### ОТРЫВОК:
#####

Основные понятия метафизики. Мир – Конечность – Одиночество - Хайдеггер Мартин. Страница 65

И все-таки: как часто и подолгу мы тяжело переносим нашу невозможность сопутствовать другим! И разве мы не испытываем новый подъем в нашем вот-бытии каждый раз, когда нам удается такое сопутствие в наших существенных отношениях с другими людьми? Таким образом, возможность сопутствия, возможность самоперемещения все-таки проблематична и для человека, хотя он — и даже как раз потому, что он — по природе своего бытия всегда уже пребывает в событии с другими. Ведь сущностный строй человеческого вот-бытия, которое изначально есть со-бытие с другими людьми, характеризуется тем, что фактически экзистирующий человек уже всегда с необходимостью фактически вращается в определенном способе со-бытия с другими, т. е. в сопутствовании. Однако по разным и отчасти существенным причинам теперь это сопутствование друг другу превратилось в расхождение, противостояние или — прежде всего и почти всегда — в параллельное движение. Именно оно, незаметное, само собой разумеющееся, понимаемое как определенный способ существования друг с другом и перемещенности друг в друга, именно оно пробуждает иллюзию, будто сначала надо преодолеть это параллельное наличие, будто вообще еще нет никакой перемещенное™ друг в друга, будто сначала один должен «вчувствоваться» в другого, чтобы прийти к нему. Эта иллюзия с давних пор дурачила и философию, причем так сильно, что в это почти невозможно поверить. Философия окончательно укрепила эту иллюзию, пустив в обращение догму, будто отдельный человек существует для себя самого как некий одиночка, а отдельное «я» со своей я-сферой есть нечто такое, что дано ему изначально и совершенно определенно. Тем самым философия санкционирует мнение, будто пребывание «друг с другом» непременно должно вырастать из преодоления этой солипсистской изоляции.

#####

### ЗАДАНИЕ A:
Пожалуйста, перепишите строки списка без изменений: начните с самой первой строки списка и остановитесь после строки, в которой есть «left knee: (360, 1287, 19)».

### СПИСОК ДАННЫХ:
#####

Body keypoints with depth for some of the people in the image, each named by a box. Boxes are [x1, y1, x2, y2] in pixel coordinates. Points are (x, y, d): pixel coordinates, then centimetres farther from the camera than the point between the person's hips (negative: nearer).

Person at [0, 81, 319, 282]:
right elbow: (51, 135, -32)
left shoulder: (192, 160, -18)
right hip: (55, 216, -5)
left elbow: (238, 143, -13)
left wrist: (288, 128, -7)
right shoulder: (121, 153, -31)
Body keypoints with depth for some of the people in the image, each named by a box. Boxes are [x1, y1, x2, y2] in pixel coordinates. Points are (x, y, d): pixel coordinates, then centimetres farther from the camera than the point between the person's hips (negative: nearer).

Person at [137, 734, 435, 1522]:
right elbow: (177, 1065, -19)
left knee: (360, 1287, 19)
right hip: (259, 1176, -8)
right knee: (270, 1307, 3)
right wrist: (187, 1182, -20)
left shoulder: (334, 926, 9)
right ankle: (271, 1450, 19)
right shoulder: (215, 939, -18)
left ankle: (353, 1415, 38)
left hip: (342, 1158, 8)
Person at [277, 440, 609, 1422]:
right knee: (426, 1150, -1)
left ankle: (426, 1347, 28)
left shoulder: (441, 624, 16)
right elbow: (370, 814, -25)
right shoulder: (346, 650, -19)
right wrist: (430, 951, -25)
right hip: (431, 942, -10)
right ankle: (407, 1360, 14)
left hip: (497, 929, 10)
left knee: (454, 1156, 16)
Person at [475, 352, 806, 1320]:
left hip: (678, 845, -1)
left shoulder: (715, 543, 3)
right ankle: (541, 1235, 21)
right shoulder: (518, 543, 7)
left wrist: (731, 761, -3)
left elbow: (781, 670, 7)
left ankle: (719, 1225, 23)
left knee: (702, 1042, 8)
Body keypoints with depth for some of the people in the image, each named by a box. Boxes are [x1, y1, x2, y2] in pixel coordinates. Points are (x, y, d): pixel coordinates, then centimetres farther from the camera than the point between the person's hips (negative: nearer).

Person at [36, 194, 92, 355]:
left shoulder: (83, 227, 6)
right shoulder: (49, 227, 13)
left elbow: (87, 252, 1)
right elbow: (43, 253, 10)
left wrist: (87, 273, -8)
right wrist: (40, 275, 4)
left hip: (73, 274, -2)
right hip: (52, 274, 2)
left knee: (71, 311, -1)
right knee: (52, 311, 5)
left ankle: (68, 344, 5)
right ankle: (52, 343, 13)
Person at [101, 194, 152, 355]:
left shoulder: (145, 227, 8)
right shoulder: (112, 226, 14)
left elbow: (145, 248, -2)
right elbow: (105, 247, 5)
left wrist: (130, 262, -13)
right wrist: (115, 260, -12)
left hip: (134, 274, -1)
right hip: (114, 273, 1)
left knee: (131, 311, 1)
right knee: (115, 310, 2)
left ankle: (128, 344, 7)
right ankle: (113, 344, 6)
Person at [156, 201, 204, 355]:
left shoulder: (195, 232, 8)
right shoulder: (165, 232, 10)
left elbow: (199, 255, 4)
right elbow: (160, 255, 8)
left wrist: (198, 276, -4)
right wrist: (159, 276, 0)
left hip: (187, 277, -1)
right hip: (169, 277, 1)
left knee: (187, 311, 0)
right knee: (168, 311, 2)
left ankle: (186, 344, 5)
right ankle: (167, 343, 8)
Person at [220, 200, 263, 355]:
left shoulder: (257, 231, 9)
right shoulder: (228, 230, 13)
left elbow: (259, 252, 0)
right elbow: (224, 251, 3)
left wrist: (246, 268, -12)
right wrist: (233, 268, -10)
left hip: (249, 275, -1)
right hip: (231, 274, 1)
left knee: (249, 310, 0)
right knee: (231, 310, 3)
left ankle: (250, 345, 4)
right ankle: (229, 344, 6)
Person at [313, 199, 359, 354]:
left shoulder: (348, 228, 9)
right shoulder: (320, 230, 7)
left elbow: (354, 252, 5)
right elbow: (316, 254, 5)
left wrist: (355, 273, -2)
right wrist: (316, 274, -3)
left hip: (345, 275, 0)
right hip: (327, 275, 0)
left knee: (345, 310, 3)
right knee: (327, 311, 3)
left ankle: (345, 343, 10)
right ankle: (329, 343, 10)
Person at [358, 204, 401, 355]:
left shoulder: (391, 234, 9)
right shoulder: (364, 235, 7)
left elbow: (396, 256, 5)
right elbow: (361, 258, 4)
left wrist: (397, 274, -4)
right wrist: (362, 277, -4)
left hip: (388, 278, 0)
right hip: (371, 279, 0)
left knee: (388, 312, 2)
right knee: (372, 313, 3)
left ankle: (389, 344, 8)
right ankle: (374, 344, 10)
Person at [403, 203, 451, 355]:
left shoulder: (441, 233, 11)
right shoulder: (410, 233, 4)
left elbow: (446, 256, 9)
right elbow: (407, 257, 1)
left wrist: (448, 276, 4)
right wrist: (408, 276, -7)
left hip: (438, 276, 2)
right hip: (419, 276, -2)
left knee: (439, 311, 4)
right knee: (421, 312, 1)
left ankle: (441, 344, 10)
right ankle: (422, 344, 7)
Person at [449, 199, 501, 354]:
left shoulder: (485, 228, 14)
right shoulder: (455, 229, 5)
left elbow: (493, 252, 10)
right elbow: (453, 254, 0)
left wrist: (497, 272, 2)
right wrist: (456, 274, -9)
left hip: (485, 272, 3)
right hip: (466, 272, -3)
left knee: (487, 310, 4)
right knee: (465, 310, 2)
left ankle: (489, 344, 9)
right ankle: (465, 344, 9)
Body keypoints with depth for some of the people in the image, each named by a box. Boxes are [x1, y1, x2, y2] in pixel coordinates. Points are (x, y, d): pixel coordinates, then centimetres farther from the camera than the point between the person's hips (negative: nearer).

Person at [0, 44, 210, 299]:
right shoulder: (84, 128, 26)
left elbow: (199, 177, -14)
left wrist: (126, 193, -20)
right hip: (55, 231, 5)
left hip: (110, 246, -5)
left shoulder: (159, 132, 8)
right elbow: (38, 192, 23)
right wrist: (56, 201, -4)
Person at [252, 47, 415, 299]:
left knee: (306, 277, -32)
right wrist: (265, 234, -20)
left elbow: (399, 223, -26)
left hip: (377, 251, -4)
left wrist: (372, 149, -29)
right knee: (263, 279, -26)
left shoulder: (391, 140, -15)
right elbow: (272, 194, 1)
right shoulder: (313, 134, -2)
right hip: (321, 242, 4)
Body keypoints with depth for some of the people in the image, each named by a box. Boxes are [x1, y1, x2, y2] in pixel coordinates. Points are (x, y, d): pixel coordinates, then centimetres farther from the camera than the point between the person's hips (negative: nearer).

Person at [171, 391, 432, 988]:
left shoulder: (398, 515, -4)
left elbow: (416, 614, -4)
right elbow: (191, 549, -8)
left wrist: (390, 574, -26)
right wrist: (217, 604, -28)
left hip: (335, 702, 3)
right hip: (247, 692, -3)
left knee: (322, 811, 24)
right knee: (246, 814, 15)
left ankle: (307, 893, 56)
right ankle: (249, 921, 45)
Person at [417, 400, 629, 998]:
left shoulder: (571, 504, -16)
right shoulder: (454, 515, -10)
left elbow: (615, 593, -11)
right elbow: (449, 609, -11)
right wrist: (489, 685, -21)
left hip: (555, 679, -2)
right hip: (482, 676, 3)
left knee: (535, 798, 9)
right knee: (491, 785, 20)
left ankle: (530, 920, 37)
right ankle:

#####

### ЗАДАНИЕ B:
Выпишите из отрывка все слова и выражения, заключенные в кавычки-елочки.

### ОТВЕТ A:
Body keypoints with depth for some of the people in the image, each named by a box. Boxes are [x1, y1, x2, y2] in pixel coordinates. Points are (x, y, d): pixel coordinates, then centimetres farther from the camera than the point between the person's hips (negative: nearer).

Person at [0, 81, 319, 282]:
right elbow: (51, 135, -32)
left shoulder: (192, 160, -18)
right hip: (55, 216, -5)
left elbow: (238, 143, -13)
left wrist: (288, 128, -7)
right shoulder: (121, 153, -31)
Body keypoints with depth for some of the people in the image, each named by a box. Boxes are [x1, y1, x2, y2] in pixel coordinates. Points are (x, y, d): pixel coordinates, then centimetres farther from the camera than the point between the person's hips (negative: nearer).

Person at [137, 734, 435, 1522]:
right elbow: (177, 1065, -19)
left knee: (360, 1287, 19)

### ОТВЕТ B:
вчувствоваться; я; друг с другом